In this instance, it’s getting the rate of zombification up to six sigma, which is a problem as the current zombies keep eating the brains of the living, thus inhibiting the efficiency of the plague.

(Psst, this is a 2005 thread)

Maybe we can benefit from this zombie.

Anyone in industry care to comment on the current status of six sigma? What is the current “flavor of the month”?

One of my old colleagues referred to it as “Six Sigmoid”. :stuck_out_tongue:

I visit a large company near me that stores and distribute car parts. Ten years or so ago ther fully embraced the 6sigma idea. I used to look at the complicated charts on the wall and someone once tried to explain it all to me.

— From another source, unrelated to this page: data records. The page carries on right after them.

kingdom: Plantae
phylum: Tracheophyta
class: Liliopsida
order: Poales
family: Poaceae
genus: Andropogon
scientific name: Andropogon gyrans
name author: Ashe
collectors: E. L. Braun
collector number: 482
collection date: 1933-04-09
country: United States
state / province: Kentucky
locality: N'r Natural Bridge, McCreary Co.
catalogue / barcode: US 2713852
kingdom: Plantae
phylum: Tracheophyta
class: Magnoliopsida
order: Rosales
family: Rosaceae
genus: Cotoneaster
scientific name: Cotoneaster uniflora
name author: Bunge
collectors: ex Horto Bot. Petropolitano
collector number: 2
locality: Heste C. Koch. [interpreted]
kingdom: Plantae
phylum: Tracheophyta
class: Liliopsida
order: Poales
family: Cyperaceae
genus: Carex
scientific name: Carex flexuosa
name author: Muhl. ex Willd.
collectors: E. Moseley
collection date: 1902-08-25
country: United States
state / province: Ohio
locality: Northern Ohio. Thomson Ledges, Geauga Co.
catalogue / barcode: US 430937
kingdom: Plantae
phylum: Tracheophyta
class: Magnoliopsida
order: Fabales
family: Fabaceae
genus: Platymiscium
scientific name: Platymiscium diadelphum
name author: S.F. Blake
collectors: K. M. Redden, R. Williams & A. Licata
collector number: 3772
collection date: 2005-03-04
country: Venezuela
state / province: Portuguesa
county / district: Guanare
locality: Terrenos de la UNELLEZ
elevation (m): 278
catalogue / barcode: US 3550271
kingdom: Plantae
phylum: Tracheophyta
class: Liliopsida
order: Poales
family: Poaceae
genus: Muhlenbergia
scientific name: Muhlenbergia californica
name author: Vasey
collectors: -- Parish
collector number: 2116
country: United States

When I was there just before Christmas, I saw the chars and went to have a look. They stopped around 5 years ago. They did look good though…:slight_smile:

I remember going in to see my boss, way back in the 80’s. He was the Sales director and I was briefing him for a meeting with an important client. Of his wall were some impressive looking charts, all with an upward slope and I asked him about something on one. He laughed and told me that they were window dressing and he had bought them from a magazine.

We still use it. Large, global, automotive company that you’ve certainly heard of. It works for us. Mostly. Yeah, all of the “greenbelt” stuff is fluff to keep the appearances up, but real, meaningful blackbelt projects truly do make positive contributions to the business.

I don’t know if it’s the latest and greatest, but I still see a lot of “Lean Six Sigma” going around. Trying to shoehorn Lean Manufacturing (driving out waste) and Six Sigma (classical SPC in new clothes) into one five-pound bag.

I used to work for a GE company - who had Six Sigma everywhere. Where they built aircraft engines, electrical components or medical care components I can see the merit is understanding and reducing your source of failures. I would guess aero engines may be built to 10 or 12 sigma…

We were an insurance company called GE Insurance Solutions. We were going to be called GE Risk Solutions but Jack Welch flew into a rage and told everyone that he had spent a decade convincing Wall Street that he had engineered risk out of the GE Group via Six Sigma (amongst other moonshine no doubt) and no GE company was going to have Risk in its name as long as he was around.

I was a risk manager for them. Told I had to start doing my Green Belt immediately. My life was a misery. Fortunately they realized they didn’t have a clue about insurance (“Losses? We have losses? Why can’t we six sigma them out of our portfolio?” was one question I got) and sold us to Swiss Re after only eighteen months after I got there. Six Sigma was instantly killed - everyone burst out singing (to paraphrase that poet whose name I forget).

Six Sigma is largely horseshit.

Actually, the rule of thumb where I used to work, was a management fad was passed when it showed up in Dilbert… which was also the time it showed up in our company.

One management consultant (who was pushing statistical process control, pre-6Sig) described these management fads as BOHICA - “Bend Over, Here It Comes Again”.

It’s never too late to poke fun at management fads.

The fad where I work is to be “Lean” to achieve “Kaizen”.

Because using the Japanese translation of something is fancy. :rolleyes:

(Says the guy whose username is a Japanese variant of his real name.)